→ PROMPT: Beginning at the line that contains "der Dienste gesammelt haben." and finishing at the line that contains "del magistero dei", output the data below exactly. Include both end lines and no pictures.

Saved data entries
• • •

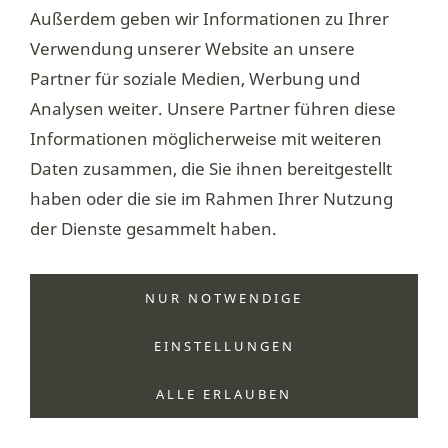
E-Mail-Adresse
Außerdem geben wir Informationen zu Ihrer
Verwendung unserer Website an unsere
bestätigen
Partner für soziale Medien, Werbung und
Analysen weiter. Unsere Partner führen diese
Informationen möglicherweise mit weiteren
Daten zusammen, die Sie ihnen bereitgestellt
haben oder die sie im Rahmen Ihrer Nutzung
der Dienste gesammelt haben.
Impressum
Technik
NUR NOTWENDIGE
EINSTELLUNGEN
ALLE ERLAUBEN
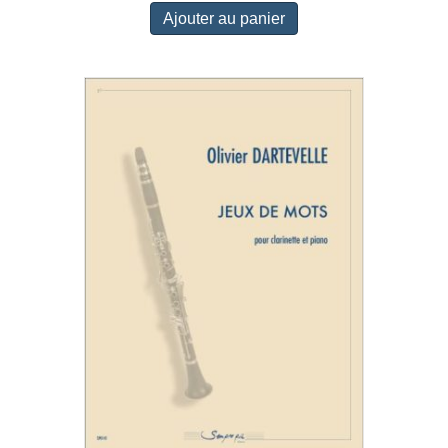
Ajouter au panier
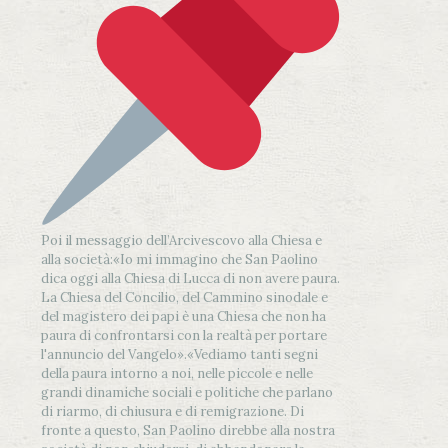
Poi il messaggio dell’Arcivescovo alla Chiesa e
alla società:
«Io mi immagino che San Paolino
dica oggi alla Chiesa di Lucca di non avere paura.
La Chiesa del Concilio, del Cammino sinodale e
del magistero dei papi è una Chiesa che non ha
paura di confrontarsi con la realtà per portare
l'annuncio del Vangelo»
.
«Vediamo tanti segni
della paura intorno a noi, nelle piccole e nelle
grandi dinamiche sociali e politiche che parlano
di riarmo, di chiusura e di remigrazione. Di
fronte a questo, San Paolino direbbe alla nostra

• • •

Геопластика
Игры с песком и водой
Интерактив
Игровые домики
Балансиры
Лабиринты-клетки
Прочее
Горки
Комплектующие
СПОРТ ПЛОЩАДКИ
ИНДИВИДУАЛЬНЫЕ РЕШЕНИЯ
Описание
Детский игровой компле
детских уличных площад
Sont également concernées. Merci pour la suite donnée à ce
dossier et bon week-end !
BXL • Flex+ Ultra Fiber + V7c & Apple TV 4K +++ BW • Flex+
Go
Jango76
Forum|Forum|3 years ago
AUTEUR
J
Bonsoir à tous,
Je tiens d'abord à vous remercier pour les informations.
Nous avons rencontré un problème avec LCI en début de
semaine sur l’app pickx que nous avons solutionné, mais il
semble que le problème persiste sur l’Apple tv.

• • •

→ COMPLETED TASK:
der Dienste gesammelt haben.
Impressum
Technik
NUR NOTWENDIGE
EINSTELLUNGEN
ALLE ERLAUBEN
Ajouter au panier
Poi il messaggio dell’Arcivescovo alla Chiesa e
alla società:
«Io mi immagino che San Paolino
dica oggi alla Chiesa di Lucca di non avere paura.
La Chiesa del Concilio, del Cammino sinodale e
del magistero dei papi è una Chiesa che non ha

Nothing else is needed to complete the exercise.